When Yaakov Nagel, Israel’s acting national security adviser, was tasked with heading the team negotiating a new 10-year military aid package with the United States, Prime Minister Netanyahu set forth the guidelines: “If you reach $3.5 billion a year, you’ll get a gold medal,” Nagel recalled Wednesday, hours before signing the agreement in Washington. “If you get $3.3 billion you’ll get a silver medal; and if you get $3.1 billion you’ll get the bronze.”
Nagel brought home something in between silver and gold, finalizing a $38 billion 10-year agreement, made up of $3.3 billion a year in military aid and another $500 million a year for missile defense systems, which was previously handled separately.
But this Olympics-style competition was more than about money. It was also about two world leaders seeking vindication.
One, in Jerusalem, wanted to disprove the notion that he harmed bilateral relations with his country’s greatest ally by picking a fight with its leader.

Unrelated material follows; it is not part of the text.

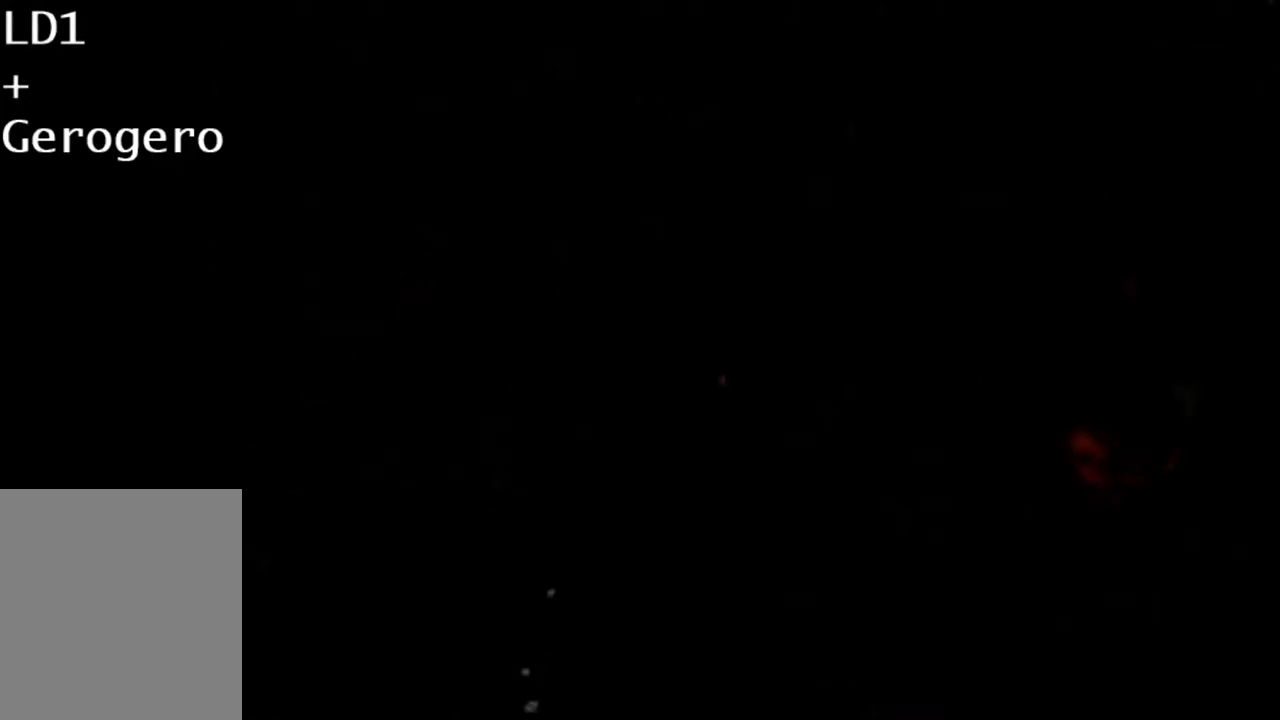
{"buttons": ["DPAD_UP", "DPAD_RIGHT"], "button_events": []}
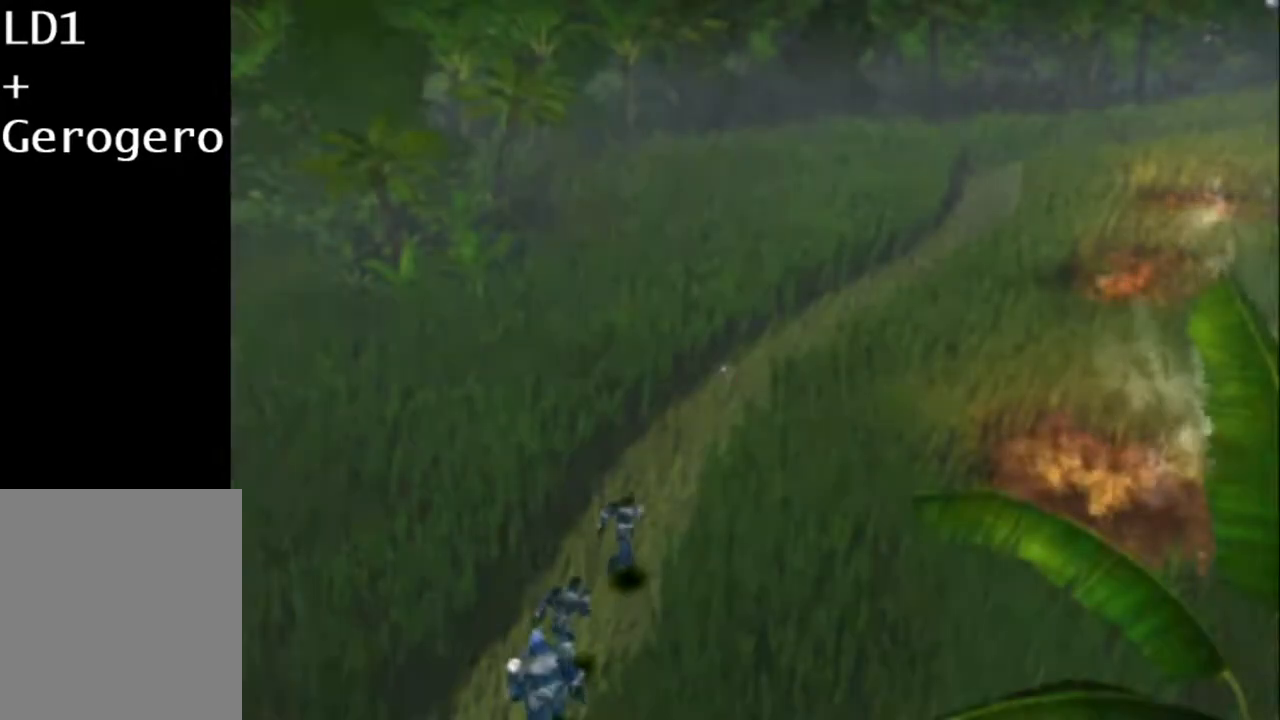
{"buttons": ["DPAD_RIGHT"], "button_events": [[200, "DPAD_UP", "up"]]}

And the other, soon to leave the White House, was looking for the ultimate seal of approval for his support to the Jewish State. Both ended the race legitimately claiming victory.
“This deal illustrates a simple truth,” Israel’s Benjamin Netanyahu said in a video message hours after the agreement was signed. “The relationship between Israel and the United States is solid and powerful. It does not mean that we don’t have disputes now and then, but these are disputes you have between family.”
National Security Adviser Susan Rice, the Obama administration’s highest ranking official at the signing ceremony, noted the historic nature of the deal.
“This is the single largest pledge of military assistance to any country in U.S. history,” Rice said. “And that’s not an accident. It’s a reminder of the United States’ unshakeable commitment to Israel’s security.”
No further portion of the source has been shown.